| George Tooker |
No passado dia 17 de Dezembro um homem de 59 anos tentou matar a mãe, de 96, com um cocktail de medicamento, depois à facada e por fim por estrangulamento. A senhora tinha-se recusado a passar o Natal em casa de um outro filho surgido do nada.
Quando pensava que a idosa já estava morte, subiu ao terraço do prédio onde ambos residiam, na Maia, e atirou-se de um quinto andar.
O filho morreu, a nonagenária sobreviveu e está livre de perigo.
Viviam ambos num andar do rés-do chão. A senhora necessitava de auxílio permanente do filho desempregado que lhe garantia as refeições, os medicamentos, a higiene pessoa e tudo o mais que não se sabe dizer por ser tão trágico, durante anos e anos e anos a fio, sem descanso, sem férias, sem intervalos, sem esperança, sozinho e sem qualquer apoio das entidades oficiais, institucionais, governamentais a que recorreu insistentemente durante dez anos.
O homem permaneceu no telhado durante uma hora – durante uma hora. Deuses! durante um hora sozinho com a morte num telhado de um quinto andar! - antes de se atirar e morrer no embate com o solo. A mãe que nunca quis realmente matar – se o quisesse, os 96 anos e a grave dependência facilitariam o crime – sobreviveu.
A vice-presidente da Associação Nacional de Cuidadores Informais – quem ocupa o trono da presidência não se pronunciou -, ironicamente chamada Maria dos Anjos, Maria do Anjos Catapirra, defende que a pandemia – a tão oportuna e ilibadora pandemia - agravou os problemas e a falta de apoio estatal torna-os fatais, empurrando os cuidadores para o burnout e para os telhados de um qualquer quinto andar.

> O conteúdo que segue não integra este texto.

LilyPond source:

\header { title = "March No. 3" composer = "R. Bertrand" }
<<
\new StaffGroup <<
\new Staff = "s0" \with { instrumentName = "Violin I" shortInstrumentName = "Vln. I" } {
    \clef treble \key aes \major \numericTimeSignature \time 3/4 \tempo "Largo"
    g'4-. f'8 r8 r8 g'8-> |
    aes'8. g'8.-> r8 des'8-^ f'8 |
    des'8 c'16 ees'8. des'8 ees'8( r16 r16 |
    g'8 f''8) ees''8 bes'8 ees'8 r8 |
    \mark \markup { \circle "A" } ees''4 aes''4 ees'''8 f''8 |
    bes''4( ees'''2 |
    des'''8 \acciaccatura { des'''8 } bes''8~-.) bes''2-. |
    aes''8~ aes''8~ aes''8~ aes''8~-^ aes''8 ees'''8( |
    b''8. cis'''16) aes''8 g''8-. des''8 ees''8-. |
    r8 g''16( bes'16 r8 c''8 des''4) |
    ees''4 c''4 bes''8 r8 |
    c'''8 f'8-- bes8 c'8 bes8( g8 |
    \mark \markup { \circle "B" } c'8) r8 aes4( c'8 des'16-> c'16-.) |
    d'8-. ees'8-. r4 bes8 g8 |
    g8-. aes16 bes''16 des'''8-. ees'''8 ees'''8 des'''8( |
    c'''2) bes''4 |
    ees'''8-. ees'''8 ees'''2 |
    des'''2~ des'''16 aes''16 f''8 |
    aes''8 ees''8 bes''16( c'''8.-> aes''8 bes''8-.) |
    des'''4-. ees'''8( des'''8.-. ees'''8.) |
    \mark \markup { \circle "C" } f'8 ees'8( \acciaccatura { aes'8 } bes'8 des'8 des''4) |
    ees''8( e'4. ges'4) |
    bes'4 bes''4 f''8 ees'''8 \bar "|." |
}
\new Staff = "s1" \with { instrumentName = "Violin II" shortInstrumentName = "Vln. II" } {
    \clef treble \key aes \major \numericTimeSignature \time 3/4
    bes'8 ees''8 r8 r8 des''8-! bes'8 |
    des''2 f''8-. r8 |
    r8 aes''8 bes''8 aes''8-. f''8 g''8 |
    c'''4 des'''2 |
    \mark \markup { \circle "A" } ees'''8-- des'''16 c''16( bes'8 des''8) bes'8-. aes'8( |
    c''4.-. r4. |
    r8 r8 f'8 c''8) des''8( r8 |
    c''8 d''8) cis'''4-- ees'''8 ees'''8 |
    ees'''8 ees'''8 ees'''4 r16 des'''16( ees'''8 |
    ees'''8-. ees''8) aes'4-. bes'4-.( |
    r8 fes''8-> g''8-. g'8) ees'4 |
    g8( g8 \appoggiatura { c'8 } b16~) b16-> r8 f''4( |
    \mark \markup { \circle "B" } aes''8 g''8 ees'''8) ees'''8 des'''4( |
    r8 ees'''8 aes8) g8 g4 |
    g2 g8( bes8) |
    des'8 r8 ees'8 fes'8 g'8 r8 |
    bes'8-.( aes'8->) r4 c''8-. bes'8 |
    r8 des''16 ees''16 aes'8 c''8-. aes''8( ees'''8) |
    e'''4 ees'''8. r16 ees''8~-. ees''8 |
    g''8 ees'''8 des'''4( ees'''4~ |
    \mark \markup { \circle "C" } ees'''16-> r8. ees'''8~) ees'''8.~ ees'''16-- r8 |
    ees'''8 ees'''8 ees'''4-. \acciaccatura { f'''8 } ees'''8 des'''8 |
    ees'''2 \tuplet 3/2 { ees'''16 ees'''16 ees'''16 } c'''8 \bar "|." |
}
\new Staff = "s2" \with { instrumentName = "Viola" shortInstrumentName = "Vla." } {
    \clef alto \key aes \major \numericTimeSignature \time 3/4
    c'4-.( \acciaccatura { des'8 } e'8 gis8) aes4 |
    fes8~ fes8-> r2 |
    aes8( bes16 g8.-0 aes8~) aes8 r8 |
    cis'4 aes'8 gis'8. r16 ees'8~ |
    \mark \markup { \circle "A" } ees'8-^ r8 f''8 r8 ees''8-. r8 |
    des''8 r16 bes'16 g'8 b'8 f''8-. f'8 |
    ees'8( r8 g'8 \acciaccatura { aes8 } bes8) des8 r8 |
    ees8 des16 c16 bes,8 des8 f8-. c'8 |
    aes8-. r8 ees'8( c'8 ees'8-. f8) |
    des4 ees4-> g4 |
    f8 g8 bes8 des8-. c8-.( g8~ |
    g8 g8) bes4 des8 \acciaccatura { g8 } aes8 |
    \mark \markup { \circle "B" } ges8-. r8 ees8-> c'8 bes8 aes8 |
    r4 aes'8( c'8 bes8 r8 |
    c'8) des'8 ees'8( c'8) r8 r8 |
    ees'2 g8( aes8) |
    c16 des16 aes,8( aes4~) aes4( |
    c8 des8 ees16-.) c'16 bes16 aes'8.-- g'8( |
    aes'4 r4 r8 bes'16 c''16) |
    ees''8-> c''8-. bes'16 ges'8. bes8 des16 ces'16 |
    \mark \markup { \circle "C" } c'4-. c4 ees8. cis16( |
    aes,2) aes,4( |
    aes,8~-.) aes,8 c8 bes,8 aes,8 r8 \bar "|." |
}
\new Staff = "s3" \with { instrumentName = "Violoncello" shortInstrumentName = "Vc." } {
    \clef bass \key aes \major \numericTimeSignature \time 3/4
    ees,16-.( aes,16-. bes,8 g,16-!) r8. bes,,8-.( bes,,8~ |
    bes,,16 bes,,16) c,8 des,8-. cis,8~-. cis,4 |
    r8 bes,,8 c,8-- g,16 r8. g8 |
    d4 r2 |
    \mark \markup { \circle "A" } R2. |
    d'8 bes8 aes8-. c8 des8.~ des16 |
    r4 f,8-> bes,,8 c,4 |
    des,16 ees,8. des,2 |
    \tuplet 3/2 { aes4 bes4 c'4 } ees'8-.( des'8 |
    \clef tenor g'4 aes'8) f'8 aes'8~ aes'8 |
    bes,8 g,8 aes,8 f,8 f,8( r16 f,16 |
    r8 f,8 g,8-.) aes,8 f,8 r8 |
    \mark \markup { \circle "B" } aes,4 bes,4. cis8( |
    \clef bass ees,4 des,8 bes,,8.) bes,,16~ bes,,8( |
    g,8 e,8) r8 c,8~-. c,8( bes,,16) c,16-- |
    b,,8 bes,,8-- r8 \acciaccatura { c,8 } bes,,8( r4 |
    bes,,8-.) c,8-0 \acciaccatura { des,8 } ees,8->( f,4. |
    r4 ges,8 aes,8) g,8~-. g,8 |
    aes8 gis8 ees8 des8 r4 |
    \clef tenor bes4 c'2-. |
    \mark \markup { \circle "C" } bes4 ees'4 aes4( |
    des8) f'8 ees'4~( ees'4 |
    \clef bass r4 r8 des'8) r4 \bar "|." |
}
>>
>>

A Catapirra não se demite, não pega na voz e não desata a denunciar publicamente tudo o que não a faz levantar o cu da cadeira, como é uso dizer-se pelas bandas dos velhos.
É evidente que nem a Catapirra, nem o Estado, podem ser acusados de homicídio por negligência, ou mesmo por incitamento ao suicídio. Seria desagradavelmente inútil e talvez penosamente injusto, mas tenho de confessar que não me importava que esta tragédia em carne viva, assombrasse e destruísse o Natal da Catapirra e que o cadáver deste homem ruísse de cinco em cinco minutos na mesa de consoada dos senhores que legislam e zelam pelo bem-estar dos cuidadores informais.
Na minha mesa vai tombar. Tenho a certeza.